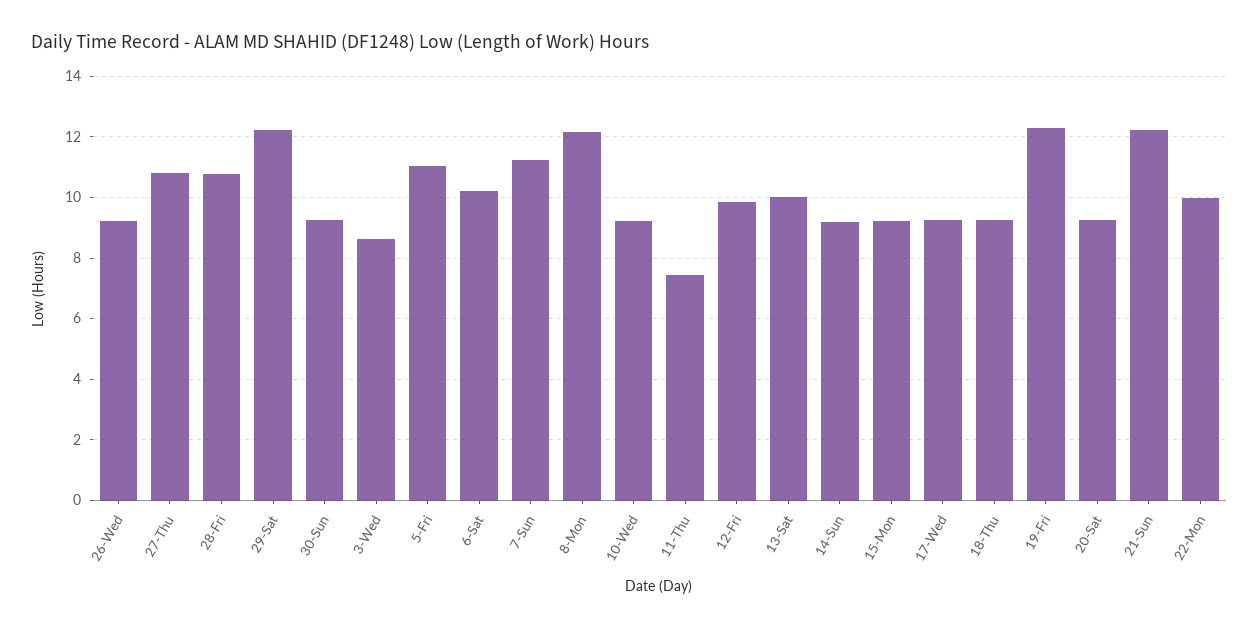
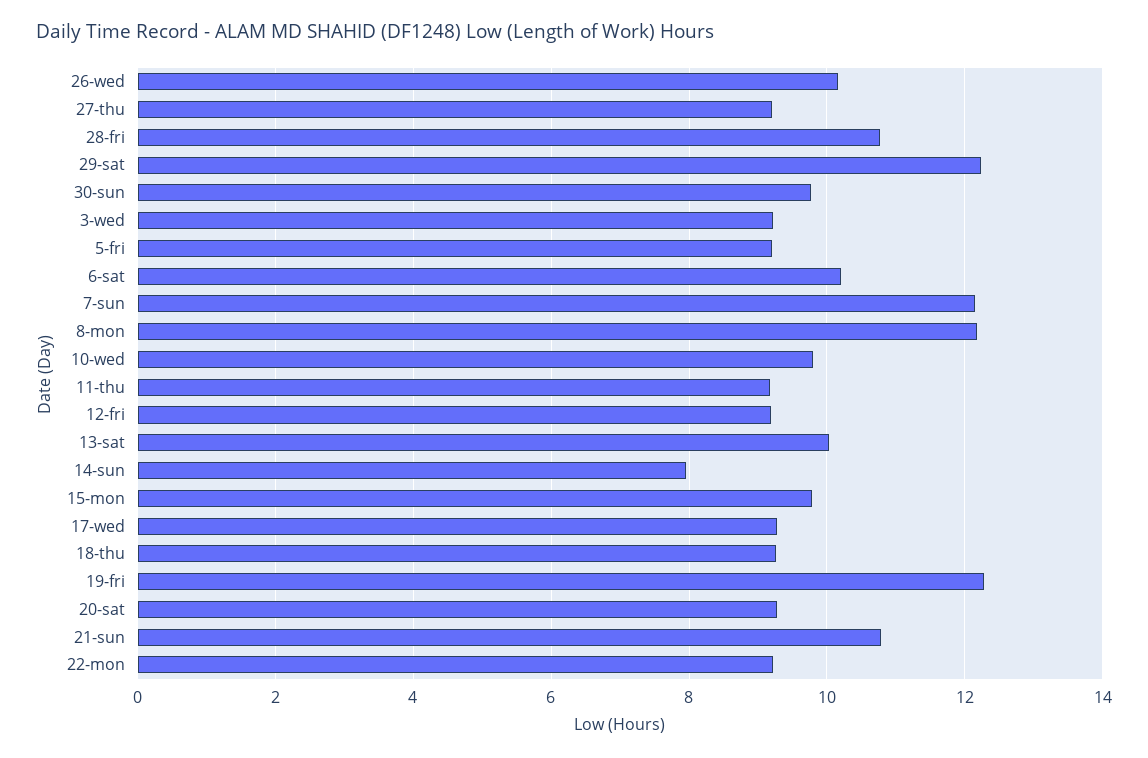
26-Wed: 9.2 -> 10.2
27-Thu: 10.8 -> 9.2
30-Sun: 9.2 -> 9.8
3-Wed: 8.6 -> 9.2
5-Fri: 11 -> 9.2
7-Sun: 11.2 -> 12.2
10-Wed: 9.2 -> 9.8
11-Thu: 7.4 -> 9.2
12-Fri: 9.8 -> 9.2
14-Sun: 9.2 -> 8
15-Mon: 9.2 -> 9.8
21-Sun: 12.2 -> 10.8
22-Mon: 10 -> 9.2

--*--

## WHAT IS BEING ASKED
Once the pictures are removed, repeat all of the data above exactly.

## SOLUTION
26-Wed: 9.2 -> 10.2
27-Thu: 10.8 -> 9.2
30-Sun: 9.2 -> 9.8
3-Wed: 8.6 -> 9.2
5-Fri: 11 -> 9.2
7-Sun: 11.2 -> 12.2
10-Wed: 9.2 -> 9.8
11-Thu: 7.4 -> 9.2
12-Fri: 9.8 -> 9.2
14-Sun: 9.2 -> 8
15-Mon: 9.2 -> 9.8
21-Sun: 12.2 -> 10.8
22-Mon: 10 -> 9.2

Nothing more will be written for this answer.